汇丰银行和橘氏一脉之间的合作事宜,唯有戈登这个汇丰银行主席有资格同侯爵大人交流。
现如今的祁礼宾,更是区区一个阶下囚罢了。
他对侯爵大人的计划有用,并不代表侯爵大人需要讨好他。
恰恰相反,侯爵大人才是他的最后一根救命稻草。
否则的话,祁礼宾这个昂撒鬼佬最多还有两年可活。
“侯爵阁下,您的荣光笼罩整个远东。”
老老实实坐下半个屁股,祁礼宾双手搭在膝盖上,陪着谄笑。
“鄙人本应该早早前去拜见您才是!”
“只不过,戈登先生与您相交甚笃,鄙人又位卑言轻,实在不敢登门叨扰您。”
“失礼之处,还请您海涵见谅。”
这个昂撒鬼佬在港岛生活了二十多年,不仅仅通晓中华文化,更是说着一口流利的粤式中文。
他专程了解过侯爵大人这位大客户的喜好,清楚侯爵大人精通多国语言。
侯爵大人深耕于淞沪,除去小鬼子正式场合以外,多以中文交流的习惯。
他更是早有耳闻,眼下自然是投其所好。
谦卑,恭敬,讨好,祁礼宾的态度非常端正。
但其本意只有一点,看在戈登主席的面子上。
救一救啊!侯爵大人!
“纯正的蓝山出产,我随身从淞沪带过来的。”
随手倒了一杯咖啡递出,周耀邦展颜一笑。
“前段时间,刚刚送了戈登先生一罐。

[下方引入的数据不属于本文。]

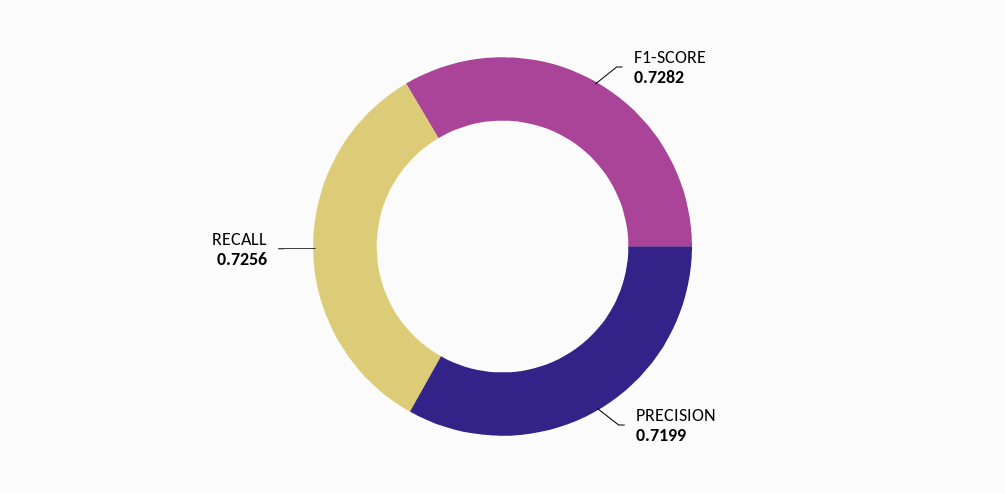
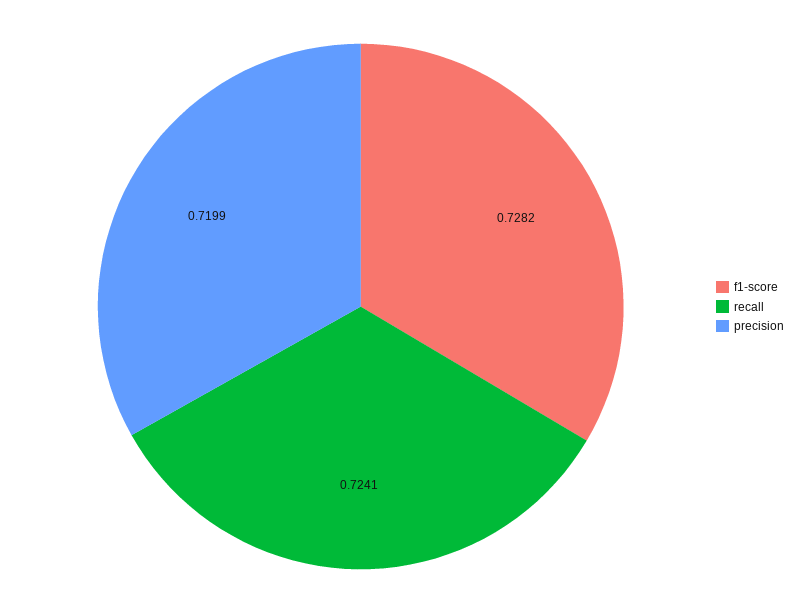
  {
    "F1-SCORE": 0.7282,
    "PRECISION": 0.7199,
-   "RECALL": 0.7256
+   "RECALL": 0.7241
  }

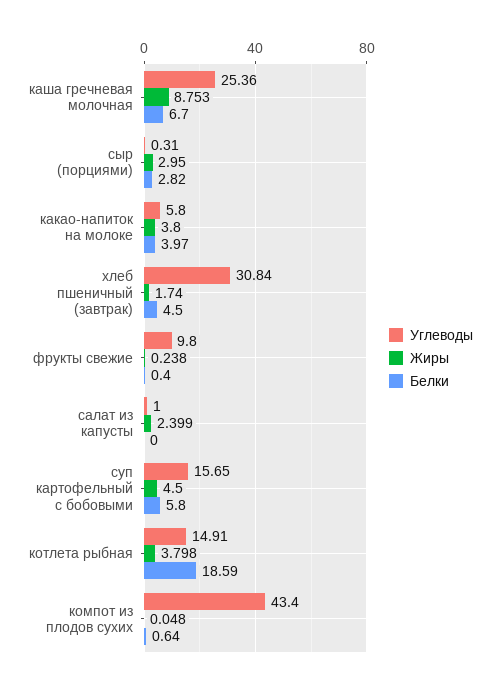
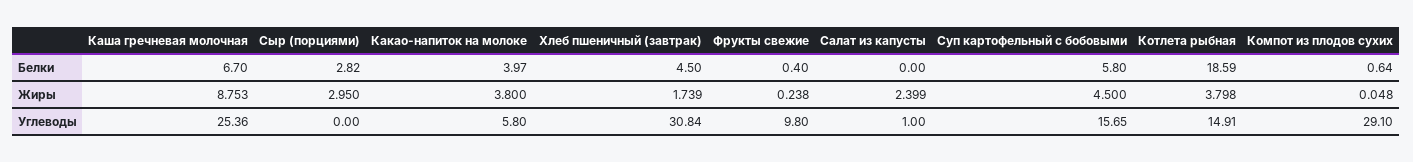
  {
    "Углеводы": {
      "каша гречневая молочная": 25.36,
-     "сыр (порциями)": 0.31,
+     "сыр (порциями)": 0,
      "какао-напиток на молоке": 5.8,
      "хлеб пшеничный (завтрак)": 30.84,
      "фрукты свежие": 9.8,
      "салат из капусты": 1,
      "суп картофельный с бобовыми": 15.65,
      "котлета рыбная": 14.91,
-     "компот из плодов сухих": 43.4
+     "компот из плодов сухих": 29.1
    },
    "Жиры": {
      "каша гречневая молочная": 8.753,
      "сыр (порциями)": 2.95,
      "какао-напиток на молоке": 3.8,
-     "хлеб пшеничный (завтрак)": 1.74,
+     "хлеб пшеничный (завтрак)": 1.739,
      "фрукты свежие": 0.238,
      "салат из капусты": 2.399,
      "суп картофельный с бобовыми": 4.5,
      "котлета рыбная": 3.798,
      "компот из плодов сухих": 0.048
    },
    "Белки": {
      "каша гречневая молочная": 6.7,
      "сыр (порциями)": 2.82,
      "какао-напиток на молоке": 3.97,
      "хлеб пшеничный (завтрак)": 4.5,
      "фрукты свежие": 0.4,
      "салат из капусты": 0,
      "суп картофельный с бобовыми": 5.8,
      "котлета рыбная": 18.59,
      "компот из плодов сухих": 0.64
    }
  }

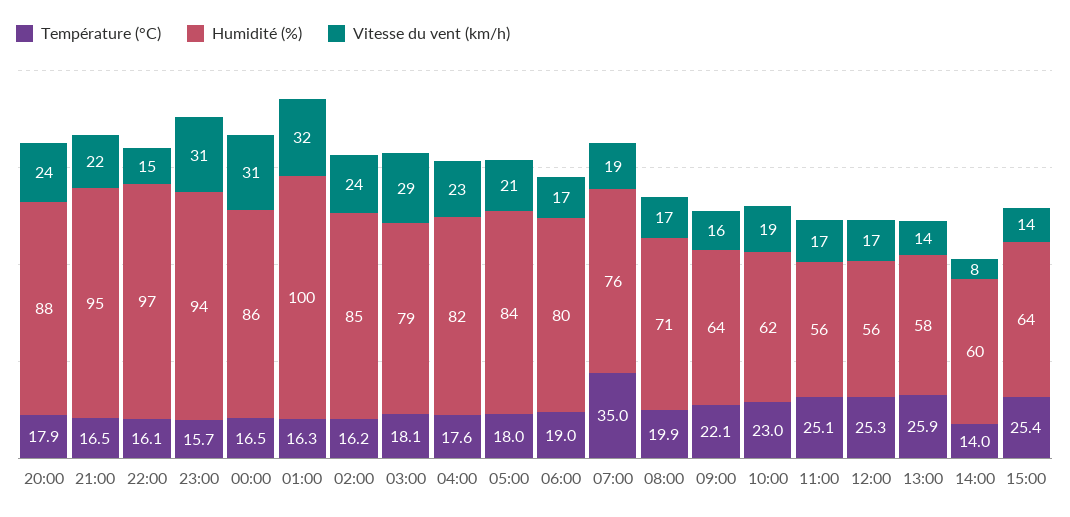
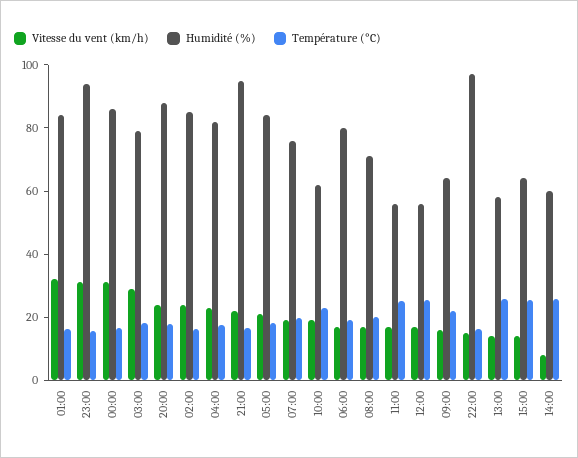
  {
    "Température (°C)": {
      "20:00": 17.9,
      "21:00": 16.5,
      "22:00": 16.1,
      "23:00": 15.7,
      "00:00": 16.5,
      "01:00": 16.3,
      "02:00": 16.2,
      "03:00": 18.1,
      "04:00": 17.6,
      "05:00": 18,
      "06:00": 19,
-     "07:00": 35,
+     "07:00": 20,
      "08:00": 19.9,
      "09:00": 22.1,
      "10:00": 23,
      "11:00": 25.1,
      "12:00": 25.3,
      "13:00": 25.9,
-     "14:00": 14,
+     "14:00": 25,
      "15:00": 25.4
    },
    "Humidité (%)": {
      "20:00": 88,
      "21:00": 95,
      "22:00": 97,
      "23:00": 94,
      "00:00": 86,
-     "01:00": 100,
+     "01:00": 85,
      "02:00": 85,
      "03:00": 79,
      "04:00": 82,
      "05:00": 84,
      "06:00": 80,
      "07:00": 76,
      "08:00": 71,
      "09:00": 64,
      "10:00": 62,
      "11:00": 56,
      "12:00": 56,
      "13:00": 58,
      "14:00": 60,
      "15:00": 64
    },
    "Vitesse du vent (km/h)": {
      "20:00": 24,
      "21:00": 22,
      "22:00": 15,
      "23:00": 31,
      "00:00": 31,
      "01:00": 32,
      "02:00": 24,
      "03:00": 29,
      "04:00": 23,
      "05:00": 21,
      "06:00": 17,
      "07:00": 19,
      "08:00": 17,
      "09:00": 16,
      "10:00": 19,
      "11:00": 17,
      "12:00": 17,
      "13:00": 14,
      "14:00": 8,
      "15:00": 14
    }
  }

”
“稍后你离开的时候,也带一罐走吧!”
眼前这个汇丰银行大班的态度,令侯爵大人非常满意,他当然也不会再吝啬笑脸。
看似简单的寒暄,实则已然彰显了周耀邦的权势。
“侯爵阁下您的恩赐,鄙人不敢推辞!”
双手捧着咖啡杯,昂撒鬼佬祁礼宾强忍着内心激动,满脸感激涕零的神色。
“却之不恭,却之不恭啊!”
“您的关照庇护,鄙人更是铭记五内!”
“您有任何差遣,鄙人定当竭尽全力,只求为您略尽绵薄之力。”
侯爵阁下的荣光整个远东,这显然是他的阿谀奉承之词。
只不过,侯爵阁下笼罩在他身上的荣光,那绝对是实打实的存在。
拿着侯爵阁下赏赐的蓝山咖啡离开,怎么可能还被关押回赤柱监狱呢?
“戈登先生对你很是器重!”
微微颔首,周耀邦的声音如同春风般和煦。
“我离开淞沪之前,他专程请我出面,关照一番你的处境。”
“这份心意,你应该明白!”
然而落在祁礼宾心中时,却如同晨钟暮鼓那般洪亮。
戈登先生的奔走之情必须铭记,可侯爵大人的关照庇护方才是根本啊!
“侯爵阁下您精擅中华文化,鄙人也稍稍了解一些皮毛。”
点头如捣蒜,祁礼宾言辞恳切,声情并茂。
“滴水之恩,当涌泉相报!”
“更何况,阁下您对鄙人还有着救命大恩!”
“请您放心!”
“您有任何差遣,鄙人纵使粉身碎骨也在所不惜!”
倘若闭上眼,周耀邦还以为自己面前坐着一名土生土长的港岛华人呢!
“言重了!”
淡然一笑,周耀邦不温不火地轻呷一口咖啡。
“做好你的本职工作便可!”
“我名下的洋行即将在港岛兴业建厂。”
“一应结算账户,照例放在你们汇丰银行之内。”
还有这种好事?
双目炯炯有神,祁礼宾一扫阶下囚的颓废神态。
侯爵大人名下生意的结算账户放在港岛汇丰银行之内,这显然代表着他马上就可以恢复先前的身份。
哪怕他和银行的工作,必然会受到小鬼子的监管。
可侯爵大人的态度,小鬼子驻军又岂敢忽视怠慢?
受制于小鬼子,总要好过于被小鬼子吃干抹净吧!
“您的大恩大德,鄙人实在是无以回报啊!”
赶忙放下咖啡杯,祁礼宾连连鞠躬。
“您名下的账户,鄙人一定按照最高利息进行结算。”
“聊表微薄心意,还请您笑纳!”
眼下的汇丰银行大班,在侯爵阁下面前没有任何能力可言。
唯有以手中那点权力,略尽微薄孝心而已。
“去吧!”
抬手轻挥,周耀邦直接送客。
祁礼宾和他上司前段时间的待遇毫无区别,根本没有尝到半口咖啡。